----- EXERCISE MATERIAL -----
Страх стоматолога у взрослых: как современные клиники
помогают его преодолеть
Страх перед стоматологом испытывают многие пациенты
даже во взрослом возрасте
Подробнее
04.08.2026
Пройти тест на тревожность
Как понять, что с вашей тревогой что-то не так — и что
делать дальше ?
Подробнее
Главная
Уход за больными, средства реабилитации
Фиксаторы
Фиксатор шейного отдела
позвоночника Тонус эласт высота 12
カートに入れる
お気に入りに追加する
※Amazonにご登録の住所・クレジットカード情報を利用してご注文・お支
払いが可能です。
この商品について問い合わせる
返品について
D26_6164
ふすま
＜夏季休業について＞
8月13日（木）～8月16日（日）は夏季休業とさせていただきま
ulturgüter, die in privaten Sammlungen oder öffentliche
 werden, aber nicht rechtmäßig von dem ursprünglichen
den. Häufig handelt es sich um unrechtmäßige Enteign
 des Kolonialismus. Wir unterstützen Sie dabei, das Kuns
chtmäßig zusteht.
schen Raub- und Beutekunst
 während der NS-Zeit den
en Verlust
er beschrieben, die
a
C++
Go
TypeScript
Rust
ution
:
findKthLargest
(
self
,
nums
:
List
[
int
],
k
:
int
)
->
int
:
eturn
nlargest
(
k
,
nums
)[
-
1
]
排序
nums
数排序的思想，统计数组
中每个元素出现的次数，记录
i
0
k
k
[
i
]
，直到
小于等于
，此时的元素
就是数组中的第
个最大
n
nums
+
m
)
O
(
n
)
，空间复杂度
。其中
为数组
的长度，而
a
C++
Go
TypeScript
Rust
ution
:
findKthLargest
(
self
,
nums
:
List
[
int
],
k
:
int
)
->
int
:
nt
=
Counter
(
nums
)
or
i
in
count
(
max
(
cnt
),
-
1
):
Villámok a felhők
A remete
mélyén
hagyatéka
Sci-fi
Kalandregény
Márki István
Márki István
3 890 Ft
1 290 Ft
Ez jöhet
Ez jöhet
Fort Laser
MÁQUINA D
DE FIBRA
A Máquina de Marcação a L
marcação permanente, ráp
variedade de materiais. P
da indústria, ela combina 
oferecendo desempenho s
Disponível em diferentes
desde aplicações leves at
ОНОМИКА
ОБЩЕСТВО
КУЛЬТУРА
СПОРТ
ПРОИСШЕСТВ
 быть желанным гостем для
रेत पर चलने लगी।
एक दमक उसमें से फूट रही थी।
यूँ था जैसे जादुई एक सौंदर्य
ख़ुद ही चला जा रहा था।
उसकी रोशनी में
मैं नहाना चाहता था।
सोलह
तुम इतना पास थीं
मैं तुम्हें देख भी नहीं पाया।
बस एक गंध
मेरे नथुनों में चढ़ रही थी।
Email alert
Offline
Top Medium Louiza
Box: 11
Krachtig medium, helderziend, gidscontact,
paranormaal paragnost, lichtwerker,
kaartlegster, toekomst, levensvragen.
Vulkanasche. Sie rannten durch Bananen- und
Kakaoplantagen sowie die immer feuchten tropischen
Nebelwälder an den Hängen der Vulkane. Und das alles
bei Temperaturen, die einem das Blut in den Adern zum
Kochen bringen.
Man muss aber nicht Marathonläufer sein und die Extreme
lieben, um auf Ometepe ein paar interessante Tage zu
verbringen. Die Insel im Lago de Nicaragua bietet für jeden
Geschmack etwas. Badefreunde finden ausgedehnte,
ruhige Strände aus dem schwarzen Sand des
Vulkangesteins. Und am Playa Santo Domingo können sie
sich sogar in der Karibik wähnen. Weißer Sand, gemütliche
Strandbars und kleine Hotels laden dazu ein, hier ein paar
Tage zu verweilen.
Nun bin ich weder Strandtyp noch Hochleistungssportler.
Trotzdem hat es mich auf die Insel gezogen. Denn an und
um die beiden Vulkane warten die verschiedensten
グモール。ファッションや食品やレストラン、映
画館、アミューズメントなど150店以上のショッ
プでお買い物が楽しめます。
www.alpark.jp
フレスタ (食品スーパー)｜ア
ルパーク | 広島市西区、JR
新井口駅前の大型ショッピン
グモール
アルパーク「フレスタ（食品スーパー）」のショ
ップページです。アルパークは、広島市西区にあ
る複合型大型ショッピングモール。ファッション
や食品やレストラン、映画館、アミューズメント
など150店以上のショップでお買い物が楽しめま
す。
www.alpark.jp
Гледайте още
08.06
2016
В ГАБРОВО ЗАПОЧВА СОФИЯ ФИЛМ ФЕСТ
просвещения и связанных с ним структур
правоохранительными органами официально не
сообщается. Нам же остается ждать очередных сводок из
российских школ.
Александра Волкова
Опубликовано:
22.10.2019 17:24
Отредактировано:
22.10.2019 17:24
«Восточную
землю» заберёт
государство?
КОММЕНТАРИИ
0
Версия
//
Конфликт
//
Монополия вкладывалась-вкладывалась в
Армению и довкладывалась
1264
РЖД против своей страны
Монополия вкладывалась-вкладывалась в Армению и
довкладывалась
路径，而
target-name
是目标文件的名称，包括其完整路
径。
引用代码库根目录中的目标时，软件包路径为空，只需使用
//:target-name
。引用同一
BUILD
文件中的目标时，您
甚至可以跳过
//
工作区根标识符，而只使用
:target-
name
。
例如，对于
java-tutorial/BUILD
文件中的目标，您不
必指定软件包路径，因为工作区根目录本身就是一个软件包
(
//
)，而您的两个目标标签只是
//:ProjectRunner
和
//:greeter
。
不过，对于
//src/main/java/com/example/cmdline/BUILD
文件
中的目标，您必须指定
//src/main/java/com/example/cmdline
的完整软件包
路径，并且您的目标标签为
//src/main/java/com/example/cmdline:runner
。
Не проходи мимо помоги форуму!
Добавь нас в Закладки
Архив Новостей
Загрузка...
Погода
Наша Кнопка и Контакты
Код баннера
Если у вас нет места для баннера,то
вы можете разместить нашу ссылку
-----
DESCRIPTION OF THE TASK:
For this task, write out exactly the lines of the entries above, starting at the line with "werden, aber nicht" and ending at the line with "Kalandregény", both included, and no others.

RESULT:
 werden, aber nicht rechtmäßig von dem ursprünglichen
den. Häufig handelt es sich um unrechtmäßige Enteign
 des Kolonialismus. Wir unterstützen Sie dabei, das Kuns
chtmäßig zusteht.
schen Raub- und Beutekunst
 während der NS-Zeit den
en Verlust
er beschrieben, die
a
C++
Go
TypeScript
Rust
ution
:
findKthLargest
(
self
,
nums
:
List
[
int
],
k
:
int
)
->
int
:
eturn
nlargest
(
k
,
nums
)[
-
1
]
排序
nums
数排序的思想，统计数组
中每个元素出现的次数，记录
i
0
k
k
[
i
]
，直到
小于等于
，此时的元素
就是数组中的第
个最大
n
nums
+
m
)
O
(
n
)
，空间复杂度
。其中
为数组
的长度，而
a
C++
Go
TypeScript
Rust
ution
:
findKthLargest
(
self
,
nums
:
List
[
int
],
k
:
int
)
->
int
:
nt
=
Counter
(
nums
)
or
i
in
count
(
max
(
cnt
),
-
1
):
Villámok a felhők
A remete
mélyén
hagyatéka
Sci-fi
Kalandregény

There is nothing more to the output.